Adelphi students and their professor, Ivan Fabe Dempsey Hyatt, Ph.D. are discovering reactions that form molecules that may contribute to the development of new products and pharmaceuticals.
This is how his students describe a professor who rocks—in and out of the lab.
In Blodgett Hall, you’ll find the Hyatt Research Group—Adelphi students and their professor, Ivan Fabe Dempsey Hyatt, Ph.D. Under Dr. Hyatt’s tutelage, they’re performing the work of professional chemists: discovering reactions that form molecules that may contribute to the development of new products and pharmaceuticals.
At most universities, only graduate students, or maybe juniors and seniors, would get the opportunity to work in such a lab. But in Dr. Hyatt’s lab, underclassmen are welcome.
Working in what’s called a wet lab, with undergraduates, at a school like Adelphi, in New York—it’s exactly where Dr. Hyatt wants to be.
He grew up in a small town in North Carolina “that had about 300 people,” he said. “It was a big deal when we got a stoplight in 2005.” As an undergraduate, he attended a university similar to Adelphi, then a much larger university to study computational chemistry.

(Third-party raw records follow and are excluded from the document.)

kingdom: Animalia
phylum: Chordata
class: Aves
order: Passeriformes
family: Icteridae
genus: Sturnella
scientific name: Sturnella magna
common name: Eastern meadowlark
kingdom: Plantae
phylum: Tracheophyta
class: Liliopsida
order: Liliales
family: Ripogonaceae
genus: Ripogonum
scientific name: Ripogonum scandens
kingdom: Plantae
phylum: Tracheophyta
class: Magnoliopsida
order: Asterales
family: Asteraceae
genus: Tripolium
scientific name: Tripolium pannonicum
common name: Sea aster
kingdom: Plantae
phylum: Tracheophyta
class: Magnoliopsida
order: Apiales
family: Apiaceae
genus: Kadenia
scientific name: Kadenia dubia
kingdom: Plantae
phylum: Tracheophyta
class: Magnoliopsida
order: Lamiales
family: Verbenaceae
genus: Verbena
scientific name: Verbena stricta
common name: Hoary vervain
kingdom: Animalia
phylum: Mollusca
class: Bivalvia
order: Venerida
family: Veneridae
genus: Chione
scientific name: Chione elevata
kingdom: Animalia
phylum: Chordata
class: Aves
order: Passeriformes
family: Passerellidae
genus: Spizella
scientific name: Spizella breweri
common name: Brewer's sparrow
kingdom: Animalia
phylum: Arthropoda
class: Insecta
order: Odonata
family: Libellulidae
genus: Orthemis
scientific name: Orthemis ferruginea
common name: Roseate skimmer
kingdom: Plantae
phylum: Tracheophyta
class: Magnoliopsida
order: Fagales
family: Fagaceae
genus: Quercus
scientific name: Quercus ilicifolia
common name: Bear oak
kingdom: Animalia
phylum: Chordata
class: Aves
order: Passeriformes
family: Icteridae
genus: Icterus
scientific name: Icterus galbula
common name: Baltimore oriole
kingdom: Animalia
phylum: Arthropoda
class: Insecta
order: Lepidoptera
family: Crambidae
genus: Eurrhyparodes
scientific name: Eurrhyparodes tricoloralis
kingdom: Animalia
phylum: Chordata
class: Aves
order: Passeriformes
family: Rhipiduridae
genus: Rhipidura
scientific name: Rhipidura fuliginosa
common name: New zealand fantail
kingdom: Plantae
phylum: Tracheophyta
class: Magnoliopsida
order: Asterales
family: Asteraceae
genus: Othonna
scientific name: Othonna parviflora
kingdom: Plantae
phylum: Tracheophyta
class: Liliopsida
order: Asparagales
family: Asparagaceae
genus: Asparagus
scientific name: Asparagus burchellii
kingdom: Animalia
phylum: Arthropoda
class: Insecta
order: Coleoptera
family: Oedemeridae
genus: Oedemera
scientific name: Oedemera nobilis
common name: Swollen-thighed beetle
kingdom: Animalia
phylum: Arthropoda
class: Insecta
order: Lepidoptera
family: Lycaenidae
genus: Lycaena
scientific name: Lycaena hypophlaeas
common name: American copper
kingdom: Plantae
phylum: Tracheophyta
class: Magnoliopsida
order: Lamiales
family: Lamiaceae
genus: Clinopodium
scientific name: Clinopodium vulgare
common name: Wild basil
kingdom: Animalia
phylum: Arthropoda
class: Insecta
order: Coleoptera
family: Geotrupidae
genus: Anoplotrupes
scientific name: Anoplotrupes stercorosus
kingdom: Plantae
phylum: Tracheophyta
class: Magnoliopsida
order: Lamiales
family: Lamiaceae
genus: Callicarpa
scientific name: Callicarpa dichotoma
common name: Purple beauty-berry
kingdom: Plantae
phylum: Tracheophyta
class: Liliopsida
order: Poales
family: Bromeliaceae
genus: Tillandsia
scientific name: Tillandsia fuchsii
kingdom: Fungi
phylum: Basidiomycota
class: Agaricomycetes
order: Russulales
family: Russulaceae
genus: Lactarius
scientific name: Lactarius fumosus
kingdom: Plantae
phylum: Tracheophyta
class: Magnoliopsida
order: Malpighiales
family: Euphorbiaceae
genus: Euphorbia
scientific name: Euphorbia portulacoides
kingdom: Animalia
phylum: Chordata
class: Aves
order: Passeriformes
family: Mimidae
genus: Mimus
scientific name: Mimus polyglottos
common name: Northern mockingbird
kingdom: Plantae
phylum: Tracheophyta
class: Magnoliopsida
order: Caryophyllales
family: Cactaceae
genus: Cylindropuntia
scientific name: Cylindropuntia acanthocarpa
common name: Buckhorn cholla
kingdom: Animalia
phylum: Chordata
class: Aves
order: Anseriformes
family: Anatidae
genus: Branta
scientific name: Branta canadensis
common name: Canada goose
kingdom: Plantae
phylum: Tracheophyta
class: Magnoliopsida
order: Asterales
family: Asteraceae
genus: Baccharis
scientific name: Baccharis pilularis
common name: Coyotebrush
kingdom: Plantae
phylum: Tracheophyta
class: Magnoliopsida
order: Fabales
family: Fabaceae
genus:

His teaching preference was to get back into the wet lab at a smaller school, he said. “I always enjoyed teaching at the undergrad level, introducing new topics and working with different types of students. It’s refreshing.”
Shining a Light on Iodine
Dr. Hyatt also found his home on the periodic table working with the element iodine, specifically—and serendipitously—with molecules known as HIAT: no relationship to Dr. Hyatt, of course, but hypervalent iodonium alkynyltriflates. The term’s a mouthful, but it basically describes molecules with iodine atoms whose outer shells contain more than the element’s usual eight electrons.
One of the Hyatt Group’s projects is to create molecules that will fluoresce when sensing the higher metal concentrations found in cancer cells. The ability to pinpoint cancer cells more precisely would enable surgeons to better preserve healthy cells and organs, thus improving patients’ quality of life after surgery.
Dr. Hyatt also teaches his students presentation skills and searches for opportunities for them to conduct research, including trips to Brookhaven National Laboratory to work with the lab’s scientists and equipment.
Outside the lab, Dr. Hyatt gets reactions from audiences when he plays guitar in progressive thrash-metal bands. And he’s in the process of finishing two science fiction novels about the adventures of a tall chemist who can move atoms with his mind. Semiautobiographical? Not exactly, but we wouldn’t be surprised.